BRIEF: Every line from the one containing "(at 186 74))" to the one containing "145 84.57 180))" in the records below, both included, must be set down exactly, and no other line.

EXERCISE MATERIALS:
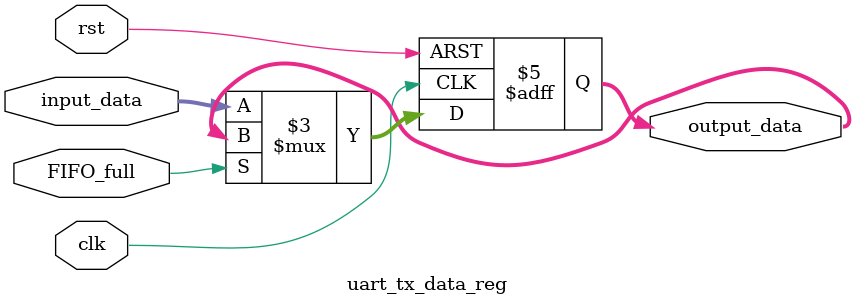
<source format=sv>
module uart_tx_data_reg (
    input logic [7:0] input_data, // 8-bit input data
    input logic clk,              // Clock signal
    input logic rst,              // Reset signal
    input logic FIFO_full,             // FIFO full signal (wait signal)
    output logic [7:0] output_data // 8-bit output data
);
    always_ff @(posedge clk or posedge rst) begin
        if (rst)
            output_data <= 8'b0; // Reset data register to 0
        else if (!FIFO_full) // Only write if FIFO is not full
            output_data <= input_data;
    end
endmodule
</source>
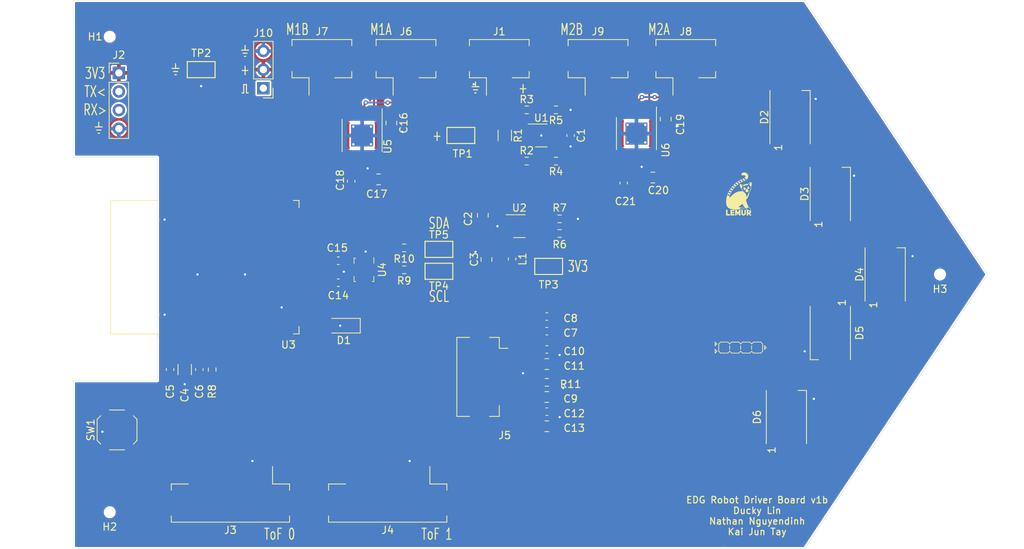
<source format=kicad_pcb>
(kicad_pcb (version 20211014) (generator pcbnew)

  (general
    (thickness 1.6)
  )

  (paper "A4")
  (layers
    (0 "F.Cu" signal "Front")
    (31 "B.Cu" signal "Back")
    (34 "B.Paste" user)
    (35 "F.Paste" user)
    (36 "B.SilkS" user "B.Silkscreen")
    (37 "F.SilkS" user "F.Silkscreen")
    (38 "B.Mask" user)
    (39 "F.Mask" user)
    (41 "Cmts.User" user "User.Comments")
    (44 "Edge.Cuts" user)
    (45 "Margin" user)
    (46 "B.CrtYd" user "B.Courtyard")
    (47 "F.CrtYd" user "F.Courtyard")
    (49 "F.Fab" user)
  )

  (setup
    (stackup
      (layer "F.SilkS" (type "Top Silk Screen"))
      (layer "F.Paste" (type "Top Solder Paste"))
      (layer "F.Mask" (type "Top Solder Mask") (thickness 0.01))
      (layer "F.Cu" (type "copper") (thickness 0.035))
      (layer "dielectric 1" (type "core") (thickness 1.51) (material "FR4") (epsilon_r 4.5) (loss_tangent 0.02))
      (layer "B.Cu" (type "copper") (thickness 0.035))
      (layer "B.Mask" (type "Bottom Solder Mask") (thickness 0.01))
      (layer "B.Paste" (type "Bottom Solder Paste"))
      (layer "B.SilkS" (type "Bottom Silk Screen"))
      (copper_finish "None")
      (dielectric_constraints no)
    )
    (pad_to_mask_clearance 0)
    (solder_mask_min_width 0.12)
    (aux_axis_origin 138 48)
    (pcbplotparams
      (layerselection 0x00010f0_ffffffff)
      (disableapertmacros false)
      (usegerberextensions false)
      (usegerberattributes false)
      (usegerberadvancedattributes false)
      (creategerberjobfile false)
      (svguseinch false)
      (svgprecision 6)
      (excludeedgelayer true)
      (plotframeref false)
      (viasonmask false)
      (mode 1)
      (useauxorigin false)
      (hpglpennumber 1)
      (hpglpenspeed 20)
      (hpglpendiameter 15.000000)
      (dxfpolygonmode true)
      (dxfimperialunits true)
      (dxfusepcbnewfont true)
      (psnegative false)
      (psa4output false)
      (plotreference true)
      (plotvalue true)
      (plotinvisibletext false)
      (sketchpadsonfab false)
      (subtractmaskfromsilk false)
      (outputformat 1)
      (mirror false)
      (drillshape 0)
      (scaleselection 1)
      (outputdirectory "gerbers")
    )
  )

  (net 0 "")
  (net 1 "gnd")
  (net 2 "v3v3")
  (net 3 "vbatt")
  (net 4 "i2c_chain_0.sda")
  (net 5 "i2c_chain_0.scl")
  (net 6 "mcu.gpio.ledArray")
  (net 7 "lcd.spi.mosi")
  (net 8 "lcd.spi.sck")
  (net 9 "batt.pins.2")
  (net 10 "mcu.adc.isense")
  (net 11 "m1_a.pins.1")
  (net 12 "m1_a.pins.2")
  (net 13 "m1_b.pins.2")
  (net 14 "m1_b.pins.1")
  (net 15 "m2_a.pins.1")
  (net 16 "m2_a.pins.2")
  (net 17 "m2_b.pins.2")
  (net 18 "m2_b.pins.1")
  (net 19 "imu.int1")
  (net 20 "imu.int2")
  (net 21 "ws2812bArray.dout")
  (net 22 "tof.gpio1.1")
  (net 23 "tof.gpio1.0")
  (net 24 "mcu.gpio.lcd_dc")
  (net 25 "mcu.gpio.motor_1a2")
  (net 26 "mcu.gpio.motor_2a1")
  (net 27 "mcu.gpio.motor_2a2")
  (net 28 "tof.xshut.1")
  (net 29 "mcu.gpio.motor_1b1")
  (net 30 "mcu.ic.io2")
  (net 31 "mcu.gpio.motor_1a1")
  (net 32 "mcu.gpio.motor_2b1")
  (net 33 "mcu.gpio.lcd_reset")
  (net 34 "mcu.gpio.lcd_cs")
  (net 35 "mcu.gpio.motor_2b2")
  (net 36 "mcu.gpio.motor_1b2")
  (net 37 "lcd.iref_res.a")
  (net 38 "ws2812bArray.led[4].din")
  (net 39 "mcu.ic.chip_pu")
  (net 40 "motor_driver1.vcp_cap.pos")
  (net 41 "ws2812bArray.led[2].din")
  (net 42 "isense.amp.amp.inn")
  (net 43 "isense.amp.amp.inp")
  (net 44 "reg_3v3.ic.fb")
  (net 45 "mcu.gpio.tof_xshut_0")
  (net 46 "mcu.ic.io0")
  (net 47 "mcu.uart0.uart.tx")
  (net 48 "mcu.ic.uart0.tx")
  (net 49 "mcu.gpio.pwm")
  (net 50 "reg_3v3.power_path.switch")
  (net 51 "motor_driver2.ic.vcp")
  (net 52 "motor_driver2.vint_cap.pos")
  (net 53 "motor_driver1.vint_cap.pos")
  (net 54 "ws2812bArray.led[0].dout")
  (net 55 "ws2812bArray.led[2].dout")
  (net 56 "lcd.device.vcc")
  (net 57 "lcd.device.vcomh")
  (net 58 "lcd.c1_cap.neg")
  (net 59 "lcd.device.c1p")
  (net 60 "lcd.c2_cap.neg")
  (net 61 "lcd.c2_cap.pos")

  (footprint "Resistor_SMD:R_1206_3216Metric" (layer "F.Cu") (at 154 66 -90))

  (footprint "Capacitor_SMD:C_0603_1608Metric" (layer "F.Cu") (at 159.75 103.75))

  (footprint "Resistor_SMD:R_0603_1608Metric" (layer "F.Cu") (at 140.25 84.37 180))

  (footprint "Resistor_SMD:R_0603_1608Metric" (layer "F.Cu") (at 159.75 99.75))

  (footprint "Capacitor_SMD:C_0603_1608Metric" (layer "F.Cu") (at 133 72.25 -90))

  (footprint "edg:JlcToolingHole_1.152mm" (layer "F.Cu") (at 100 52.5))

  (footprint "LED_SMD:LED_WS2812B_PLCC4_5.0x5.0mm_P3.2mm" (layer "F.Cu") (at 206 85 90))

  (footprint "Capacitor_SMD:C_0805_2012Metric" (layer "F.Cu") (at 136.75 72 180))

  (footprint "edg:JlcToolingHole_1.152mm" (layer "F.Cu") (at 213.5 85))

  (footprint "Connector_JST:JST_PH_B2B-PH-SM4-TB_1x02-1MP_P2.00mm_Vertical" (layer "F.Cu") (at 140.5 57.25))

  (footprint "Connector_JST:JST_PH_B2B-PH-SM4-TB_1x02-1MP_P2.00mm_Vertical" (layer "F.Cu") (at 166.75 57.25))

  (footprint "Resistor_SMD:R_0603_1608Metric" (layer "F.Cu") (at 161 62.5 180))

  (footprint "edg:Indicator_IdDots_4" (layer "F.Cu") (at 186.25 95))

  (footprint "Capacitor_SMD:C_0603_1608Metric" (layer "F.Cu") (at 159.75 95.25))

  (footprint "LED_SMD:LED_WS2812B_PLCC4_5.0x5.0mm_P3.2mm" (layer "F.Cu") (at 198.5 74 90))

  (footprint "Connector_PinHeader_2.54mm:PinHeader_1x04_P2.54mm_Vertical" (layer "F.Cu") (at 101.25 57.45))

  (footprint "edg:Indicator_LeadFree" (layer "F.Cu") (at 186 91.5))

  (footprint "edg:Symbol_LemurSmall" (layer "F.Cu") (at 186 74))

  (footprint "Connector_JST:JST_PH_B2B-PH-SM4-TB_1x02-1MP_P2.00mm_Vertical" (layer "F.Cu") (at 129 57.25))

  (footprint "Capacitor_SMD:C_0603_1608Metric" (layer "F.Cu") (at 112.25 98 -90))

  (footprint "edg:JlcToolingHole_1.152mm" (layer "F.Cu") (at 100 117.5))

  (footprint "RF_Module:ESP32-WROOM-32" (layer "F.Cu") (at 116 84 90))

  (footprint "TestPoint:TestPoint_Keystone_5015_Micro-Minature" (layer "F.Cu") (at 148 66 180))

  (footprint "Capacitor_SMD:C_0805_2012Metric" (layer "F.Cu") (at 151.5 82.95 90))

  (footprint "Resistor_SMD:R_0603_1608Metric" (layer "F.Cu") (at 161 69.5 180))

  (footprint "Connector_FFC-FPC:Hirose_FH12-15S-0.5SH_1x15-1MP_P0.50mm_Horizontal" (layer "F.Cu") (at 151.95 99 -90))

  (footprint "Resistor_SMD:R_0603_1608Metric" (layer "F.Cu") (at 157 69.5))

  (footprint "Connector_PinHeader_2.54mm:PinHeader_1x03_P2.54mm_Vertical" (layer "F.Cu") (at 121 59.54 180))

  (footprint "TestPoint:TestPoint_Keystone_5015_Micro-Minature" (layer "F.Cu") (at 112.5 57))

  (footprint "Capacitor_SMD:C_0603_1608Metric" (layer "F.Cu") (at 170.25 72.5 -90))

  (footprint "Resistor_SMD:R_0603_1608Metric" (layer "F.Cu") (at 114 98 90))

  (footprint "Capacitor_SMD:C_0805_2012Metric" (layer "F.Cu") (at 176 63.75 -90))

  (footprint "TestPoint:TestPoint_Keystone_5015_Micro-Minature" (layer "F.Cu") (at 145 84.57 180))

  (footprint "Connector_JST:JST_PH_B6B-PH-SM4-TB_1x06-1MP_P2.00mm_Vertical" (layer "F.Cu") (at 138 114.5 180))

  (footprint "LED_SMD:LED_WS2812B_PLCC4_5.0x5.0mm_P3.2mm" (layer "F.Cu") (at 198.5 93 -90))

  (footprint "Resistor_SMD:R_0603_1608Metric" (layer "F.Cu") (at 140.25 81.37 180))

  (footprint "Capacitor_SMD:C_1206_3216Metric" (layer "F.Cu") (at 110.25 98 -90))

  (footprint "Capacitor_SMD:C_0805_2012Metric" (layer "F.Cu") (at 174.25 71.75 180))

  (footprint "Capacitor_SMD:C_0603_1608Metric" (layer "F.Cu") (at 108.25 98 -90))

  (footprint "edg:Symbol_Duckling" (layer "F.Cu") (at 185.968806 83.691835))

  (footprint "Button_Switch_SMD:SW_SPST_SKQG_WithoutStem" (layer "F.Cu") (at 101 106.25 90))

  (footprint "Capacitor_SMD:C_0805_2012Metric" (layer "F.Cu") (at 151 76.9 -90))

  (footprint "Connector_JST:JST_PH_B6B-PH-SM4-TB_1x06-1MP_P2.00mm_Vertical" (layer "F.Cu") (at 116.5 114.5 180))

  (footprint "Capacitor_SMD:C_0603_1608Metric" (layer "F.Cu") (at 159.75 92.75))

  (footprint "Resistor_SMD:R_0603_1608Metric" (layer "F.Cu")
    (tedit 5F68FEEE) (tstamp bf25facd-2fac-40e9-832c-316bc106c9f3)
    (at 157 62.5)
    (descr "Resistor SMD 0603 (1608 Metric), square (rectangular) end terminal, IPC_7351 nominal, (Body size source: IPC-SM-782 page 72, https://www.pcb-3d.com/wordpress/wp-content/uploads/ipc-sm-782a_amendment_1_and_2.pdf), generated with kicad-footprint-generator")
    (tags "resistor")
    (property "Sheetfile" "electronics_abstract_parts.OpampCircuits.DifferentialAmplifier")
    (property "Sheetname" "amp")
    (property "edg_part" "0603
... [768081 chars truncated]
</source>
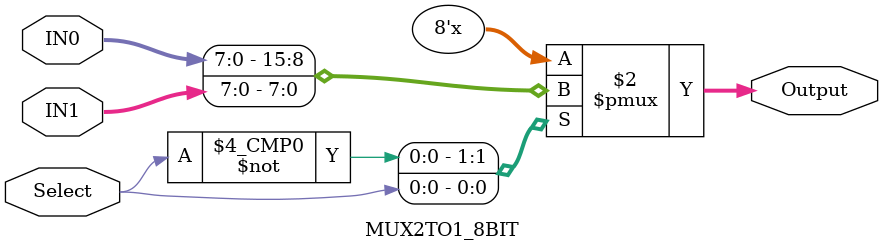
<source format=v>
module MUX2TO1_8BIT (IN0, IN1, Select, Output); 

input [7:0] IN0, IN1; 
input Select ; 
output reg [7:0] Output;

always @ *  
	case (Select) 
		1'b0   : Output <= IN0; 
		1'b1   : Output <= IN1;
	endcase 

endmodule
</source>
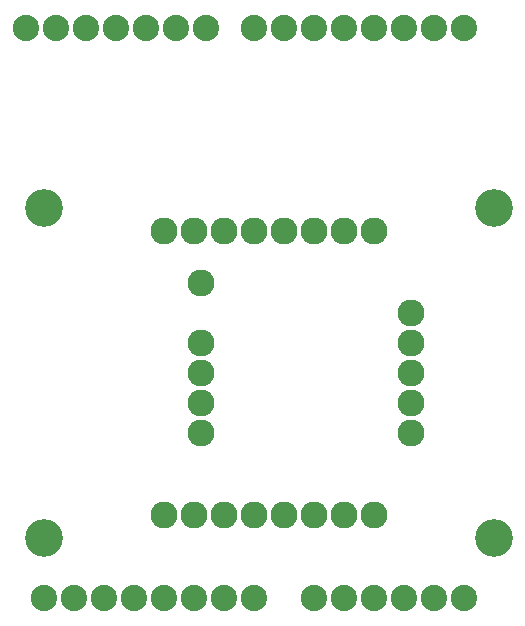
<source format=gbs>
G04 DipTrace 2.3.1.0*
%INminishiftjig_BottomMask.gbs*%
%MOIN*%
%ADD21C,0.126*%
%ADD29C,0.0899*%
%ADD33C,0.0879*%
%FSLAX44Y44*%
G04*
G70*
G90*
G75*
G01*
%LNBotMask*%
%LPD*%
D33*
X5187Y4937D3*
X6187D3*
X7187D3*
X8187D3*
X9187D3*
X10187D3*
X11187D3*
X12187D3*
X14187D3*
X15187D3*
X16187D3*
X17187D3*
X18187D3*
X19187D3*
Y23937D3*
X18187D3*
X17187D3*
X16187D3*
X15187D3*
X14187D3*
X13187D3*
X12187D3*
X10587D3*
X9587D3*
X8587D3*
X7587D3*
X6587D3*
X5587D3*
X4587D3*
D29*
X9187Y7713D3*
X10187D3*
X11187D3*
X12187D3*
X13187D3*
X14187D3*
X15187D3*
X16187D3*
Y17161D3*
X15187D3*
X14187D3*
X13187D3*
X12187D3*
X11187D3*
X10187D3*
X9187D3*
X10437Y15437D3*
X17437Y10437D3*
X10437D3*
Y12437D3*
Y13437D3*
X17437Y12437D3*
Y14437D3*
Y13437D3*
Y11437D3*
X10437D3*
D21*
X20187Y17937D3*
Y6937D3*
X5187Y17937D3*
Y6937D3*
M02*

</source>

SOLUTION:
  (footprint "edg:Symbol_LemurSmall" (layer "F.Cu") (at 186 74))

  (footprint "Connector_JST:JST_PH_B2B-PH-SM4-TB_1x02-1MP_P2.00mm_Vertical" (layer "F.Cu") (at 129 57.25))

  (footprint "Capacitor_SMD:C_0603_1608Metric" (layer "F.Cu") (at 112.25 98 -90))

  (footprint "edg:JlcToolingHole_1.152mm" (layer "F.Cu") (at 100 117.5))

  (footprint "RF_Module:ESP32-WROOM-32" (layer "F.Cu") (at 116 84 90))

  (footprint "TestPoint:TestPoint_Keystone_5015_Micro-Minature" (layer "F.Cu") (at 148 66 180))

  (footprint "Capacitor_SMD:C_0805_2012Metric" (layer "F.Cu") (at 151.5 82.95 90))

  (footprint "Resistor_SMD:R_0603_1608Metric" (layer "F.Cu") (at 161 69.5 180))

  (footprint "Connector_FFC-FPC:Hirose_FH12-15S-0.5SH_1x15-1MP_P0.50mm_Horizontal" (layer "F.Cu") (at 151.95 99 -90))

  (footprint "Resistor_SMD:R_0603_1608Metric" (layer "F.Cu") (at 157 69.5))

  (footprint "Connector_PinHeader_2.54mm:PinHeader_1x03_P2.54mm_Vertical" (layer "F.Cu") (at 121 59.54 180))

  (footprint "TestPoint:TestPoint_Keystone_5015_Micro-Minature" (layer "F.Cu") (at 112.5 57))

  (footprint "Capacitor_SMD:C_0603_1608Metric" (layer "F.Cu") (at 170.25 72.5 -90))

  (footprint "Resistor_SMD:R_0603_1608Metric" (layer "F.Cu") (at 114 98 90))

  (footprint "Capacitor_SMD:C_0805_2012Metric" (layer "F.Cu") (at 176 63.75 -90))

  (footprint "TestPoint:TestPoint_Keystone_5015_Micro-Minature" (layer "F.Cu") (at 145 84.57 180))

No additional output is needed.